カンナはヤドランを見るとヤドランはゴルバットにかみつかれており、引き剥がすのに必死だった。

 

「ゴルバット、いいぞ!このままきゅうけつだ!」

 

「ヤドラン、サイコキネシス!」

 

互いが一歩も譲れない状況で現場では緊張が張りつめる。そんな中、事は急に起きた。

 

ボコッ!

 

アナザーと少年、ついでにマサキのいる場所が割れたのだ。

 

「こ、コラッタ!?」

 

カンナは驚いた。まさかここに来て、進化もしていないポケモンを出したのだから。

 

「このポケモンはボクのポケモン…ラッちゃんです。コラッタの牙はどんな物でも噛み砕くことが出来ます」

 

「そして、次第にカンナから離れる」

 

「最後に聞くわ、あなたたちの名前は?」

 

「俺はアナザー…最後の図鑑所有者だ」

 

アナザーは図鑑をカンナに見せると同時に少年を見た。

 

「ボクは…」

 

アナザーは少年をじっと見た。

 

「…トキワグローブ。イエロー・トキワグローブ!」

 

「アナザーにトキワグローブね。その名前覚えておくわ、首を据えて待ってなさい。いずれ決着を着けてあげるわ!」

 

 

「フェフェ…逃がしちまったのかい」

 

一人の老女が霧のごとく現れた。

 

「トキワグローブ…。
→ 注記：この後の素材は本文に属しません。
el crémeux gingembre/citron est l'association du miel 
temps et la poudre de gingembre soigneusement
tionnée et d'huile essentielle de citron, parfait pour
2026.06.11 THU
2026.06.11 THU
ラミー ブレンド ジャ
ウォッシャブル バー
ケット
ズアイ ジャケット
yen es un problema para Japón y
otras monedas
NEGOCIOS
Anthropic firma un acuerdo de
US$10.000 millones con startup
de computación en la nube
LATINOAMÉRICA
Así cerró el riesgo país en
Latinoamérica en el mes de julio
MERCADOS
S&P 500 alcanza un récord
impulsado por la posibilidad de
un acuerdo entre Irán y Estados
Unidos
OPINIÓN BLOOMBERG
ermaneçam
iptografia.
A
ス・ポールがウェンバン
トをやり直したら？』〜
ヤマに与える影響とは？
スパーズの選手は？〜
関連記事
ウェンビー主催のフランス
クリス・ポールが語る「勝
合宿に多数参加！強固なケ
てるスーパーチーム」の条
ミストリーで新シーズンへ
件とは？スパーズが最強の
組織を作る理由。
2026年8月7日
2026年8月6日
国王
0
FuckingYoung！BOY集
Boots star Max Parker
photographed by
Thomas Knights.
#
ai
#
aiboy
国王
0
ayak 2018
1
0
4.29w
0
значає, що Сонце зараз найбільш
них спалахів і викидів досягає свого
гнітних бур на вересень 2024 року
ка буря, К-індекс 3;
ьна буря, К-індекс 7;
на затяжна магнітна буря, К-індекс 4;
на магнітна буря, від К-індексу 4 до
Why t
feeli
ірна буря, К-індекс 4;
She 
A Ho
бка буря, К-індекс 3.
あの能力は厄介です。そして何よりアナザー、彼は危険だわ…。いずれも他の強者とは違った強さを持っているわ、いずれは私たちの邪魔になるかも知れない」

 

「フェフェ…アナザーという男は厄介だね…。ここまで来てオーキドが絡むとはね…とりあえずワタルに報告しておくとするかい」

 

 

「とりあえず安心やな」

 

「ああ、そうだな…さてとどうする少年?」

 

アナザーはそう聞くとイエローは居眠りをしていた。

 

「……とりあえず、休もう」

 

「あ、ほならワイは研究に戻るわ。情報を少しでも集めな」

 

マサキはそう言う。

 

「解った。それじゃあ、情報待ってるぜ」

 

 

「…次はタマムシティに行くとするか」

 

アナザーは目を閉じて眠りについた。

 

 




アナザー

15歳

幼少はマサラタウンで過ごし、その後シロガネやまの深部に小屋を立てており、ポケモンがひんしになったトレーナーを保護したり、迷子になったりしたトレーナーを送ったりしている。だがシロガネやまには人が基本的に来ない。
性格は、困った人を放っておけないお人好しである。その一方で出るとこにはしっかり出ているので一部では伝説を作っている。

凶暴なポケモンが大量にいるシロガネやまにいるということだけありバトルの実力はかなり高い。